La narrazione cattura il lettore, intercetta gli interessi e i gusti suoi, lo trasporta in un’atmosfera di vibrante umanità e di consaputa alterità con l’identificazione e la proiezione nel personaggio principale – il piccolo uomo Tajil – di cui condivide amarezze e delusioni, ma anche speranze, attese future e desideri raggomitolati dentro. Un appello ficcante e di elevato spessore etico, volto a scuotere le coscienze dall’indifferenza e dal torpore di un’omologazione nei giudizi espressi sugli altri, sovente appannaggio di diversa cultura e civiltà. Scopo precipuo del testo letterario di Ruggero Pegna – romanziere attento e raffinato – è quello, dunque, di un auspicabile superamento dei pregiudizi e degli steccati culturali, che mal si accordano con la temperie della convivenza civile e comunitaria a ogni latitudine. Ed egli lo veicola mediante il messaggio austero e dignitoso, ma profondamente umano, affidato a un uomo in nuce dell’altro continente, lanciato agli altri simili non con lo stesso colore della pelle. Alle persone che vivono uno status di privilegio e di agiatezza esistenziale, affinché siano, finalmente, consapevoli del dramma vissuto quotidianamente da migliaia, forse milioni di migranti. E diretto anche a chi governa le nostre sorti, perché con intelligenza e in continuità di saggezza trovi le risorse necessarie a impedire un tragico esodo di massa.
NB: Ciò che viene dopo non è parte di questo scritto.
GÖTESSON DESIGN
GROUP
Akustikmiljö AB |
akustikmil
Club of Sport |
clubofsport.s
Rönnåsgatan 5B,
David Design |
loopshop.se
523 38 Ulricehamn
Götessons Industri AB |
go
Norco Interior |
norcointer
Uno strumento, insomma, pedagogico da utilizzare e da divulgare nelle aule scolastiche tra i coetanei di Tajil in sostituzione e al posto di quella retorica verbosa e inconcludente, sciorinata da molti a ogni piè sospinto nelle circostanze, ormai rituali, di inarrestabili stragi di bambini, donne e uomini in mare, per tacitare la loro coscienza che, come la carnagione del piccolo somalo, è sempre più nera.